One issue is the semantic issue. To say that an asexual is someone who doesn’t have a sexual orientation (and therefore that asexuality isn’t a sexual orientation) is to completely misunderstand conventional ideas on sexual orientation, and the use of the suffix ‘sexual’. ‘Sexual’ has a different meaning to its actual grammatical implication. For example, heterosexual literally means something like “different sexuality’, while homosexual means something like “same sexuality” and bisexual means “two sexualities”. In this context, it would be reasonable to assume that asexual means “no sexuality.” However, this is obviously completely untrue. In every wording apart from transsexual, the suffix sexual means ‘sexually attracted to people of this gender, relative to you’. So asexual doesn’t mean ‘no sexuality’, but ‘experiences no sexual attraction’.

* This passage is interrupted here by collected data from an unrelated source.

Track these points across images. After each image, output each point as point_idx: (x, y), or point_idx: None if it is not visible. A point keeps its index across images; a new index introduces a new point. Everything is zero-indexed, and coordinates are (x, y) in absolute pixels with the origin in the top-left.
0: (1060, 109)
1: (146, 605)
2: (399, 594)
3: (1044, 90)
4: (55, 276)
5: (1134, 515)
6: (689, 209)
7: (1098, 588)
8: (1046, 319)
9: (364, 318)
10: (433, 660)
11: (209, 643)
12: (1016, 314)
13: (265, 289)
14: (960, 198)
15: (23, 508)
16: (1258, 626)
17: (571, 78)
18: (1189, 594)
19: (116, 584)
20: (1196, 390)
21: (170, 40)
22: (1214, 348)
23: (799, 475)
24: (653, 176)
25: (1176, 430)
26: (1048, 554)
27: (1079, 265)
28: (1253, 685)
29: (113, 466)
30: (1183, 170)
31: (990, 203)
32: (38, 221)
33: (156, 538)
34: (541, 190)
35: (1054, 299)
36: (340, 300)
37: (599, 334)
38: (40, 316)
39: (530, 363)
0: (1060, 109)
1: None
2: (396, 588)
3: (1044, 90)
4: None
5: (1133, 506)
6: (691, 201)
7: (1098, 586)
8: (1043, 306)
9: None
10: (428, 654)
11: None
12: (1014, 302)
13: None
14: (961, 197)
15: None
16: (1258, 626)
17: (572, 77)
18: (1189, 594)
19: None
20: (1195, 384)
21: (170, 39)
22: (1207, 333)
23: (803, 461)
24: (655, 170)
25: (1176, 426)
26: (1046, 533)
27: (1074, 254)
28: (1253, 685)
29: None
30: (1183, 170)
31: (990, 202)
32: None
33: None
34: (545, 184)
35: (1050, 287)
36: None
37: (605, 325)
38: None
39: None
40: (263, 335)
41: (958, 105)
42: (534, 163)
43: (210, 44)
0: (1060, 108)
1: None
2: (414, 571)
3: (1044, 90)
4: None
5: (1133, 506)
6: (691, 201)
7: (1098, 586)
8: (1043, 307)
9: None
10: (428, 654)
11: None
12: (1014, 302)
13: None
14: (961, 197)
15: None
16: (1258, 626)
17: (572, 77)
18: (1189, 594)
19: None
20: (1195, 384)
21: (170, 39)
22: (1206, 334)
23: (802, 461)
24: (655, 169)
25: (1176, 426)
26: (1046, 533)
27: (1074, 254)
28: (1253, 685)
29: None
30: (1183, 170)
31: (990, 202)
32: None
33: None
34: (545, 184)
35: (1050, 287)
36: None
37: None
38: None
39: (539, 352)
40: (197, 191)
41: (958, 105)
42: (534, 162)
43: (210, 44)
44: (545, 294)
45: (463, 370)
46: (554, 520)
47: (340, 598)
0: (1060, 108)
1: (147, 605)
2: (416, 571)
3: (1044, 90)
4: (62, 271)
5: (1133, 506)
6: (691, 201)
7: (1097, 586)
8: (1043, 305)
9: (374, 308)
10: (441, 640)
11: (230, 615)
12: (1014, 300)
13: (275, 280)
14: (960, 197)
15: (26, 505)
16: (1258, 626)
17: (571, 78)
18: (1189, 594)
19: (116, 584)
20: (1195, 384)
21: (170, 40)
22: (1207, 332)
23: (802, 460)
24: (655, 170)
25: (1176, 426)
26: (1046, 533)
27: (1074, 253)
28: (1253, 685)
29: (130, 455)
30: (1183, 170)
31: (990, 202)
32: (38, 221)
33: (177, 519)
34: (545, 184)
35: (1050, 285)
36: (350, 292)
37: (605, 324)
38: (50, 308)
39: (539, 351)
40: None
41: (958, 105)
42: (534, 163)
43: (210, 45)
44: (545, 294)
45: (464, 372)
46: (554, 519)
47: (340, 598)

Now, of course, we have to figure out if experiencing no sexual attraction can be counted as a sexuality. Which is where the second issue comes in.
The second issue is that of common sense. Sexualities could be defined in two ways. The one which includes asexuality is “Which people you find yourself sexually attracted to,” and has a tickbox for ‘none’, the one which excludes sexuality is… hang on, I don’t think there is one. Except the same question, just without a tickbox for none. Which is silly, because then the whole thing just becomes a question of bad survey-writing, and not one of ideology.

Anyway, back on track, the other reason asexuality is a sexuality is because it makes more sense for it to be one, in the real world. Asexuals look inside themselves, figure out their feelings with regards to sexual attraction, come out, stay in the closet, look for asexual relationships, join LGBT groups and a whole variety of other things that are so similar to what every other sexual minority does that the average asexual will get so much more support and community if they accept their personal sexual preference as being a sexuality, since sexuality basically equals personal sexual preference.
With all that to lose out on, those (asexuals and asexophobes alike) who insist that there’s some big semantic reason for asexuality to define itself as ‘not a sexual orientation’ should really ask themselves if it’s a price asexuals should pay for a stubborn insistence on technicalities that I hope I’ve disproved anyway.

(That post ended on rather a heated note, so I’d better clarify, I’d still love to hear from you if you hold the view that asexuality is not a sexual orientation, and can enlighten me as to why you think that).